Muchos simplemente toleran al Estado, mientras que otros insisten en alabarlo
Después de todo, incluso si se acepta la necesidad prudente de algún tipo de gobierno civil —una posición que no voy a discutir aquí—, una cosa es aceptar la existencia del gobierno civil como algo que toleramos por razones pragmáticas y otra muy distinta es atribuirle cualidades morales o virtuosas.
Hace 1600 años, San Agustín no se oponía a la existencia o la creación de gobiernos civiles. Sin embargo, también veía a los gobiernos como lo que realmente son: el equivalente moral de los piratas. Escribió que los gobiernos civiles de los hombres —que nunca pueden impartir verdadera justicia dada la condición caída del hombre— se caracterizan «no por la eliminación de la codicia, sino por la adición de la impunidad». Agustín continúa:
De hecho, esa fue una respuesta acertada y verdadera que le dio a Alejandro Magno un pirata que había sido capturado. Cuando el rey le preguntó qué quería decir con mantener la posesión hostil del mar, él respondió con audaz orgullo: «Lo mismo que tú con apoderarte de toda la tierra; pero como yo lo hago con un barco insignificante, me llaman ladrón, mientras que a ti, que lo haces con una gran flota, te llaman emperador».
Sin embargo, incluso con esta comprensión de la verdadera naturaleza de los gobernantes políticos, Agustín, por razones prácticas, aceptó la existencia del gobierno civil «para mantener la paz».

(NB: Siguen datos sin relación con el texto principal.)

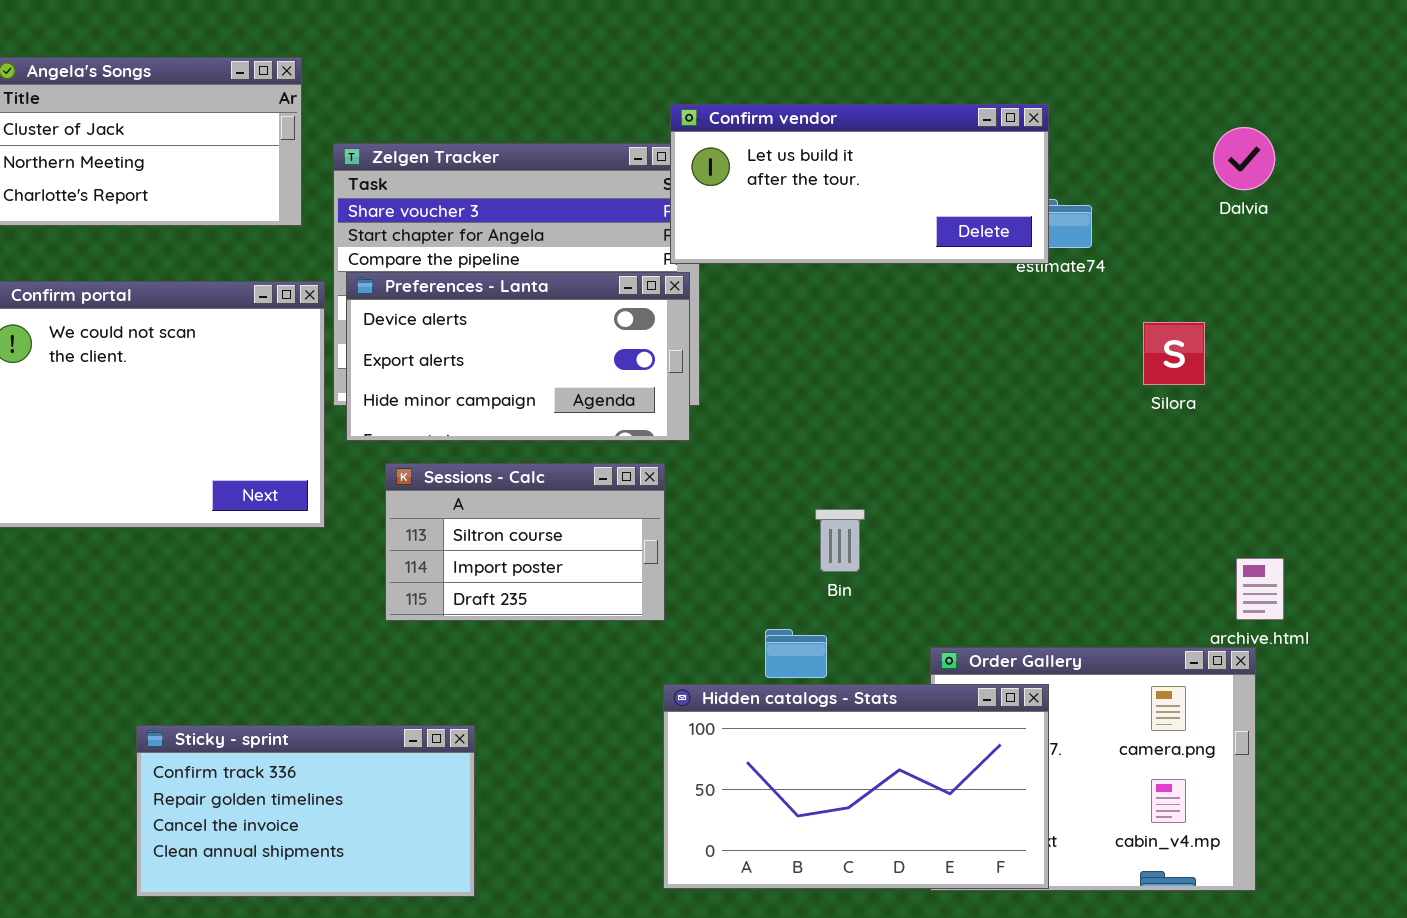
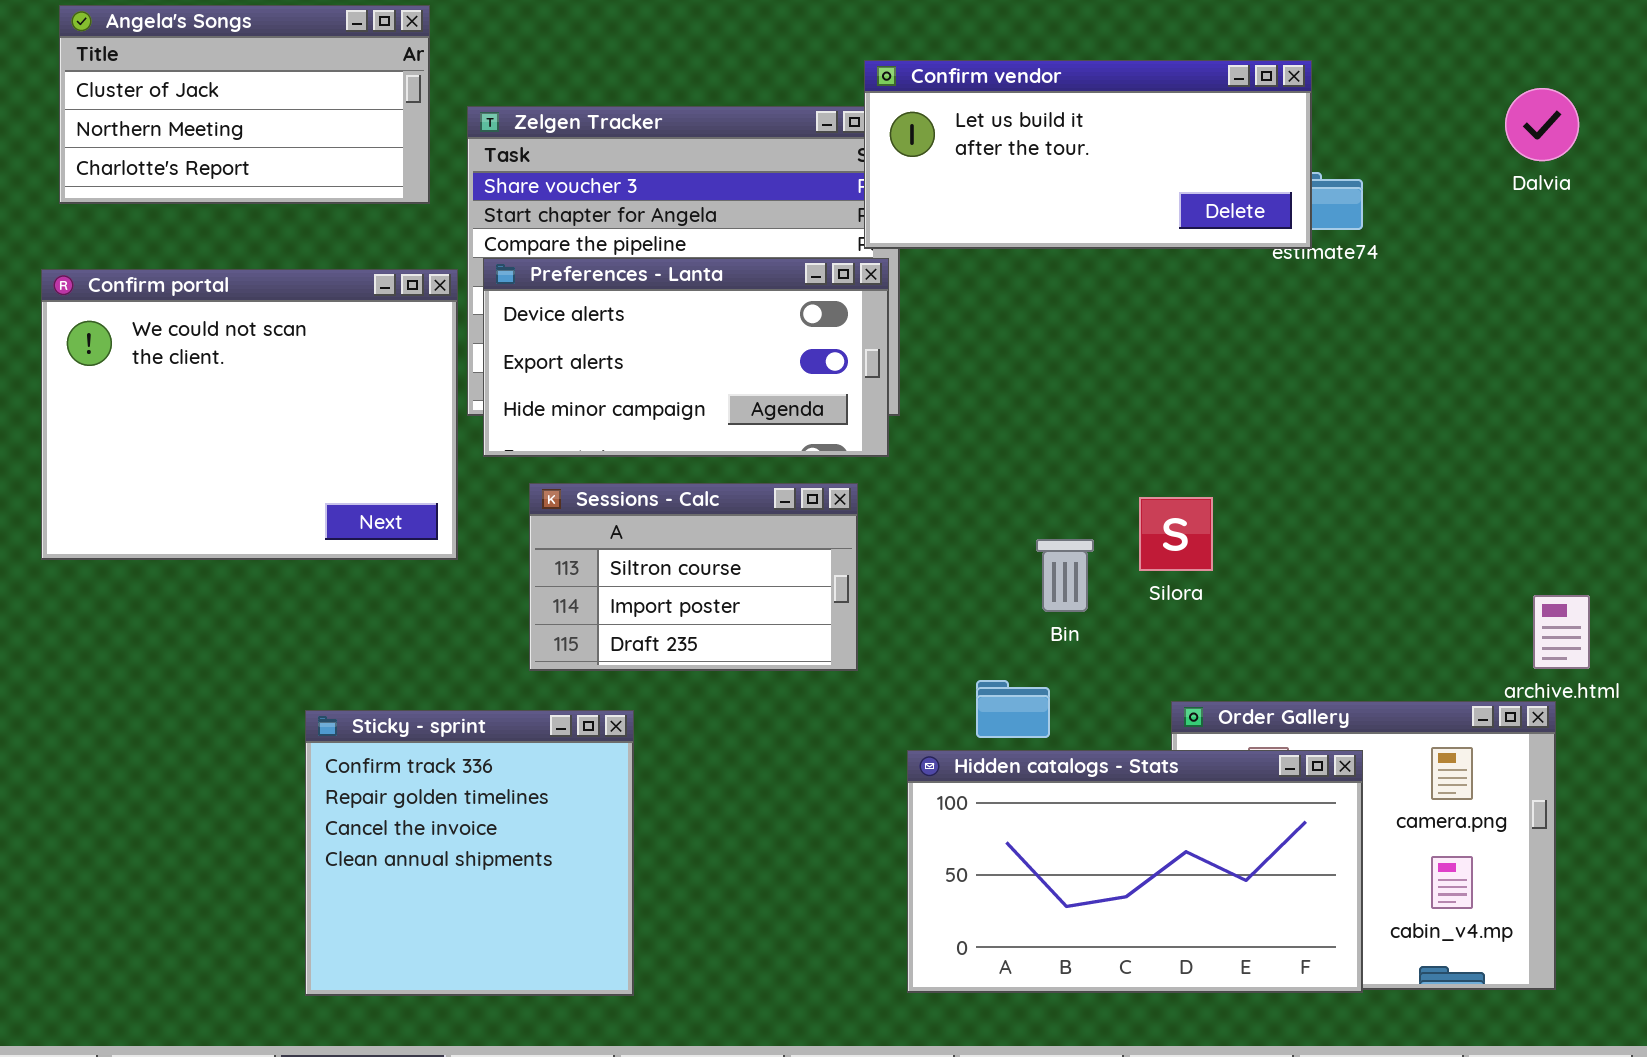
Silora: [1143,322,1205,385] -> [1139,497,1213,571], moved
Hidden catalogs - Stats: [663,684,1049,889] -> [907,750,1363,993], moved
Sticky - sprint: [136,725,475,897] -> [305,710,634,996], resized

Desgraciadamente, ni siquiera esta aceptación resignada de un mal supuestamente «necesario» es lo suficientemente entusiasta para aquellos que sienten la necesidad de alabar activamente a sus supervisores como instrumentos de la virtud.
Servidumbre aprendida
Gran parte de esto se debe simplemente a la costumbre, o es fruto de años de «educación» que promueve la obediencia y la deferencia hacia quienes ejercen las herramientas coercitivas del Estado. Como escribió Étienne de la Boétie en su Discurso sobre la servidumbre voluntaria:
Admitamos, pues, que todas aquellas cosas a las que está entrenado y acostumbrado le parecen naturales al hombre, y que solo le es verdaderamente innato aquello que recibe con su individualidad primitiva y sin entrenar. Así, la costumbre se convierte en la primera razón de la servidumbre voluntaria. Los hombres son como hermosos caballos de carreras que primero muerden el bocado y luego les gusta, y al encabritarse bajo la silla de montar durante un tiempo, pronto aprenden a disfrutar mostrando su arnés y pavoneándose orgullosos bajo sus adornos. Del mismo modo, los hombres se acostumbrarán a la idea de que siempre han estado sometidos, que sus padres vivieron de la misma manera; pensarán que están obligados a sufrir este mal y se convencerán a sí mismos con el ejemplo y la imitación de los demás, invistiendo finalmente a quienes les dan órdenes con derechos de propiedad, basándose en la idea de que siempre ha sido así. [Énfasis añadido].
Boétie escribió esto en el siglo XVI y nos recuerda que los hombres pueden ser entrenados para alabar a cualquier señor feudal si el entrenamiento es suficiente. Más aún cuando se entrena a los hombres para que consideren a sus explotadores como los virtuosos artífices de la seguridad y la prosperidad, como se entrena sin descanso a tantos supuestos «ciudadanos». Al fin y al cabo, los amos de más allá son aún peores, ¿no es así?